» LISTA DE ACTIVIDADES
A. Transcriba del texto sobre Laura Hidalgo el pasaje comprendido entre "La doctora aseguró" y "libertad de organización.", ambos incluidos.
B. Enumere a los profesionales que, según el texto sobre Laura Hidalgo, forman el equipo de su consulta junto con ella.
C. Prosiga el texto sobre Laura Hidalgo a partir de su última frase.

» TEXTO
= = = = = = =

Laura Hidalgo,  médico de Atención Primaria, compartió el Desayuno Informativo del mes de mayo con el equipo de Redacción de MedLab Media Group. A sus 31 años afirmó cuánto le gusta su trabajo y explicó a esta plataforma por qué escogió la Medicina Familiar: “En los hospitales todo me parece muy jerárquico, hay mucha presión, se pierde energía. En mi consulta estoy muy a gusto; somos un equipo formado por una enfermera, un fisioterapeuta y un odontólogo, y no dependemos de otros”, afirmó la doctora.

Los 2 últimos meses han sido un ir y venir de reivindicaciones para los médicos, y Atención Primaria participó activamente tanto en la manifestación del 21 de marzo como en la del 6 de abril. Laura Hidalgo también tiene su opinión sobre esta pérdida de concesiones de los profesionales, aunque, por edad, ella no las haya arrastrado los 10 años de crisis. “La gente está muy quemada y nos quejamos mucho con razón”, aseguró.

“Nos ponen a un paciente cada 6 minutos, esto genera mucha crispación. En teoría, trabajamos 8 horas, pero no vemos pacientes las 8 horas porque nos los juntan en unas pocas. Atención Primaria se ha convertido en la secretaría de otras especialidades”, explicó”.

La doctora aseguró que desde Atención Primaria se hacía mucho papeleo que no les correspondía y una burocracia excesiva. “Empiezas en día con unas expectativas y lo acabas de otro modo porque te han metido 15 pacientes más que no tenías”, reflexionó. También quiso puntualizar que, en esta marabunta de reclamaciones, la subida salarial no era el centro de las peticiones cuando se había perdido algo más importante: la libertad de organización.

“Hay mucha opinión sin ciencia”

= = = = = = =

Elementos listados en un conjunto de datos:
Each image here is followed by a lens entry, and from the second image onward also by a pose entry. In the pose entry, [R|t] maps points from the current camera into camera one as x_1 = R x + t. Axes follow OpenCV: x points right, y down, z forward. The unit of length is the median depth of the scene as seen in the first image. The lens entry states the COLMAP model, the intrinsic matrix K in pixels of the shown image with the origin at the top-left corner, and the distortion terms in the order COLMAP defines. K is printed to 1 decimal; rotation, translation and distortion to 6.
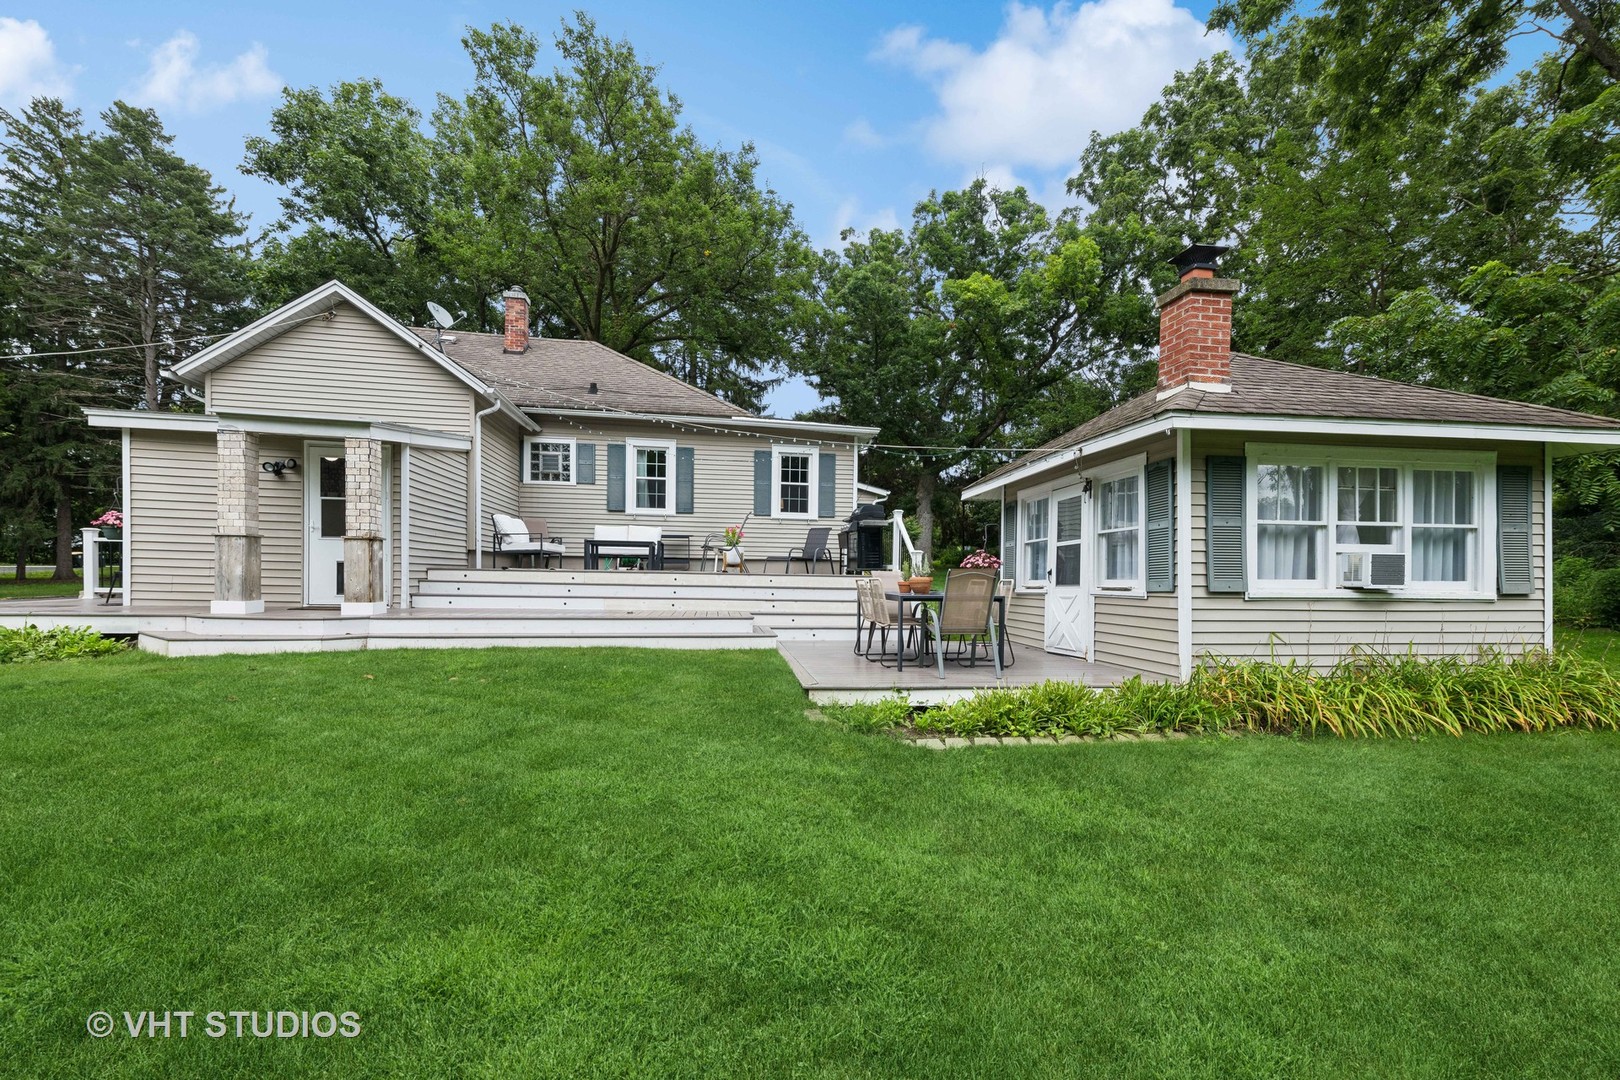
lens RADIAL K [[670.2, 0, 810.7], [0, 670.2, 590.5], [0, 0, 1]] dist [0.006566, -0.000547]
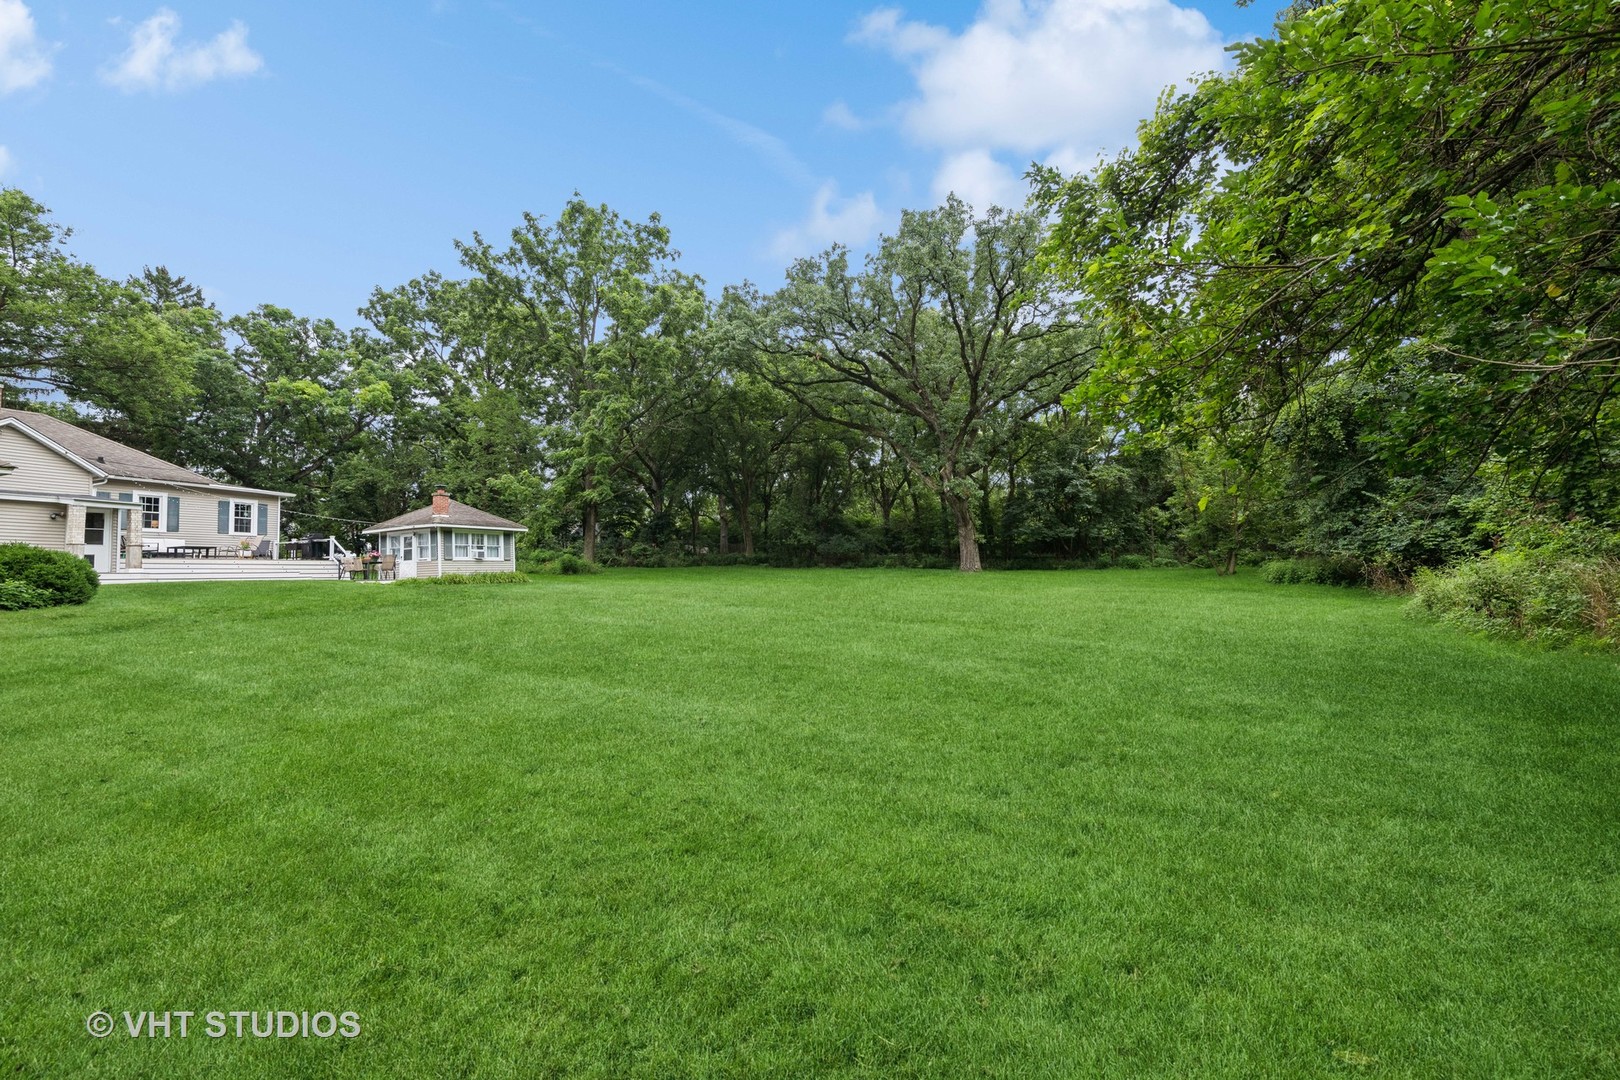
lens RADIAL K [[621.4, 0, 810.0], [0, 621.4, 540.0], [0, 0, 1]] dist [0.000362, -0.000076]
pose [[0.508167, 0.017360, 0.861083, -0.982192], [0.052455, 0.997317, -0.051063, 0.117756], [-0.859660, 0.071116, 0.505893, -1.801282]]
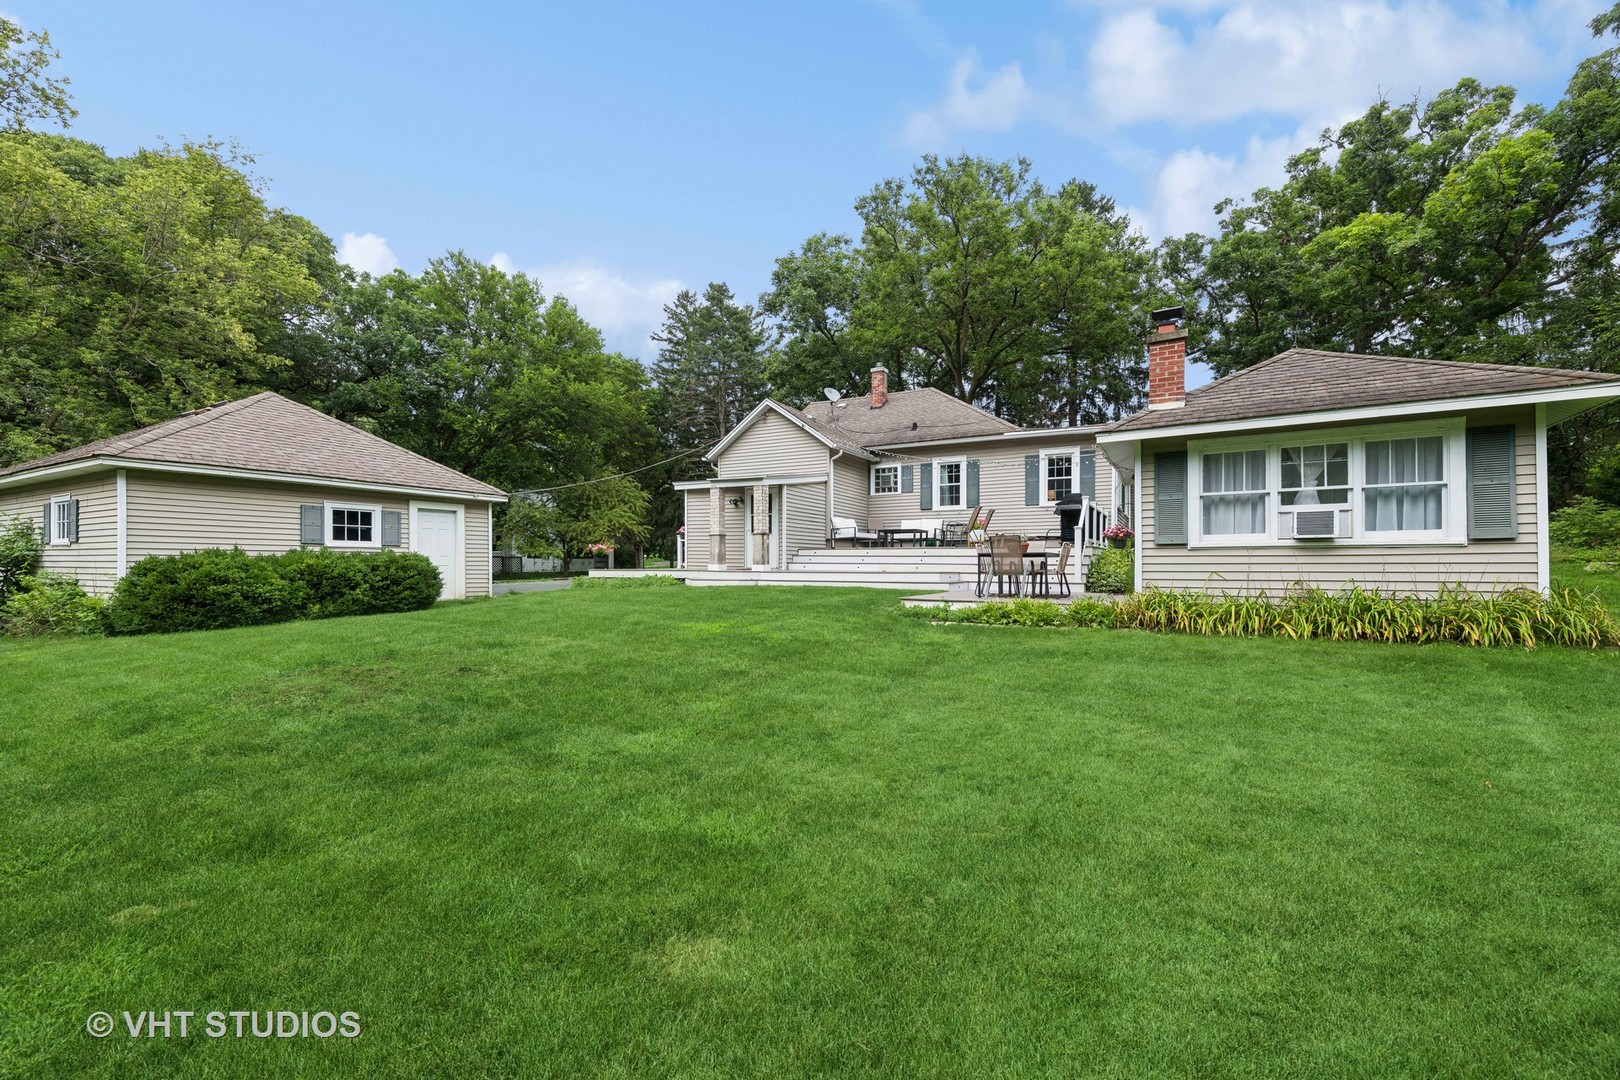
lens RADIAL K [[643.7, 0, 808.8], [0, 643.7, 573.4], [0, 0, 1]] dist [-0.000614, -0.000067]
pose [[0.788308, -0.004657, -0.615263, 0.449374], [-0.001991, 0.999947, -0.010120, 0.043139], [0.615277, 0.009203, 0.788257, -0.313662]]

= = = = = = =

» RESPUESTAS
A.
La doctora aseguró que desde Atención Primaria se hacía mucho papeleo que no les correspondía y una burocracia excesiva. “Empiezas en día con unas expectativas y lo acabas de otro modo porque te han metido 15 pacientes más que no tenías”, reflexionó. También quiso puntualizar que, en esta marabunta de reclamaciones, la subida salarial no era el centro de las peticiones cuando se había perdido algo más importante: la libertad de organización.

B. una enfermera, un fisioterapeuta y un odontólogo

C.
En cuanto a otro de los temas de candente actualidad en la profesión médica, las agresiones a los médicos, Laura Hidalgo afirmó haber experimentado en su propia consulta ataques verbales. Por suerte, detalló que tanto en la carrera como en la residencia había sido formada sobre cómo tratar a pacientes difíciles en distintos talleres de comunicación. Después, hizo una reflexión sobre los diferentes tipos de pacientes a los que se enfrentaba en su día a día:

“Hay pacientes que saben muchos y otros se creen que saben porque hay mucha mala información, mucha tontería, mucho iluminado y mucha opinión sin ciencia”.

Como dato curioso, esta joven doctora de Atención Primaria puso como ejemplo de gente que sabía mucho sobre enfermedades a las madres de niños con ciertas patologías. “La madre de un niño diabético sabe más de diabetes que la mayoría de los médicos”, declaró tras señalar que las madres de los cardiópatas se conocían la medicación perfectamente; “Se lo ha estudiado, no la pillas en un renuncio… pero esto no va de quién sabe, va de poner un tratamiento, quiso matizar.
Resumió que para saber encauzar una situación que podría convertirse en agresión dentro de una consulta, eran necesarias muchas habilidades de comunicación que sí se enseñaban en la carrera, según su propia experiencia. Hacer cursos de sobre comunicación y tratamiento de pacientes difíciles era algo imprescindible hoy en día en la profesión, bajo su punto de vista.